Thanks for the explanation, this is really helpful.

> This is the wrinkle because the setup kernel and main kernel are both
> predicated on the efi-stub and the efi-stub is predicated on running
> before EBS.

Matthew suggested this already, but can you explain why handling this
in a callback is not an option? I'd by sympathetic to specifying a
Linux specific protocol that can be grabbed before EBS() but can be
invoked after (but not, say after SetVirtualAddressMap(), to keep
things simple). That should allow us to call back into firmware to
perform the secure launch right before handing over.

My other suggestion, to use a minimal EFI environment just to boot the
kernel, still seems viable to me as well, but it would boil down to
mostly the same, thing, i.e., to inject an intermediate boot stage
between the call to the firmware's EBS() and calling the entrypoint of
the kernel proper. What I do like about this approach is that the EFI
stub could execute unprivileged, which means the secure launch kernel
could track *exactly* what the EFI stub is doing in terms of memory
accesses and protocol invocations, which seems a bit more robust than
the approximation of 'this might be interesting enough to measure'
that the industry seems to have settled on.

> So how can this wrinkle be addressed? The TrenchBoot project
> proposed that the information collected by the efi-stub be formally
> documented for two reasons, 1. to allow the sl-stub to be aware of what
> and where all external data is being injected into the kernel so any
> data that may be security critical could be measured, and 2. it would
> allow third parties, e.g. GRUB, could correctly configure the system,
> pass all EFI related information correctly to the setup kernel and the
> main kernel before executing the preamble. Where the former is more of a
> concern than enabling the latter.
○ ○ ○ ○ ○
» Activity
Continue the message about the EFI stub and secure launch, starting right after its last sentence.

[Source data]
○ ○ ○ ○ ○
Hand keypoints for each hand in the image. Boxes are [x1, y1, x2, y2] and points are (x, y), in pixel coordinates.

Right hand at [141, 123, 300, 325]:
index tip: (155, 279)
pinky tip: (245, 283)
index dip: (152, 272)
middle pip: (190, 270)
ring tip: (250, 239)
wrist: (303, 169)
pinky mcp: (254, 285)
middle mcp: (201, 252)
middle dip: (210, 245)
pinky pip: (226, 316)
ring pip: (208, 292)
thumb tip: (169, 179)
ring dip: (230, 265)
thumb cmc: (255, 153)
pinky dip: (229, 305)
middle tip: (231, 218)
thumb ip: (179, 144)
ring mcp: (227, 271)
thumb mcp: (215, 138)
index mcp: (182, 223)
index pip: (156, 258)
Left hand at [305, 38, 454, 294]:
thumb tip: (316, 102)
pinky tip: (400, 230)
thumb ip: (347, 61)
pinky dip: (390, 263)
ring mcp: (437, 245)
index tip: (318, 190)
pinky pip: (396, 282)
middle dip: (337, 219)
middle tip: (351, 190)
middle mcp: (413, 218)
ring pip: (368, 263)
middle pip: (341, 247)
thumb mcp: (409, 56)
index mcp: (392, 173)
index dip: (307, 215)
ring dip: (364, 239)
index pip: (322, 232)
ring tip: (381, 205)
○ ○ ○ ○ ○
» Exercise answer
>

The reason I am not willing to lock down the stub<->kernel boot
protocol is because it doesn't scale: currently, the discussion is
about x86, which is a bit different because we already so many ways to
boot it, but for other architectures, this is going to create a huge
maintenance burden: arm64, RISC-V and now LoongArch are all adding EFI
boot support and are looking to support ACPI, SMBIOS and other
features as well, and these are all gated on EFI boot, which requires
booting via the stub.

I'm not eager to kick this can down the road and go with something
that inevitably implies either specifying and maintaining a whole
array of internal protocols as external ABI, or revisiting this
discussion and coming up with two different ways to do DRTM depending
on whether you are running x86 or not.

> Relating to what information is security critical, this can be a bit
> subjective. For example Dave Weston has a twitter thread[1][2][3] over
> what state Azure Attestation can validate for a DRTM Windows system.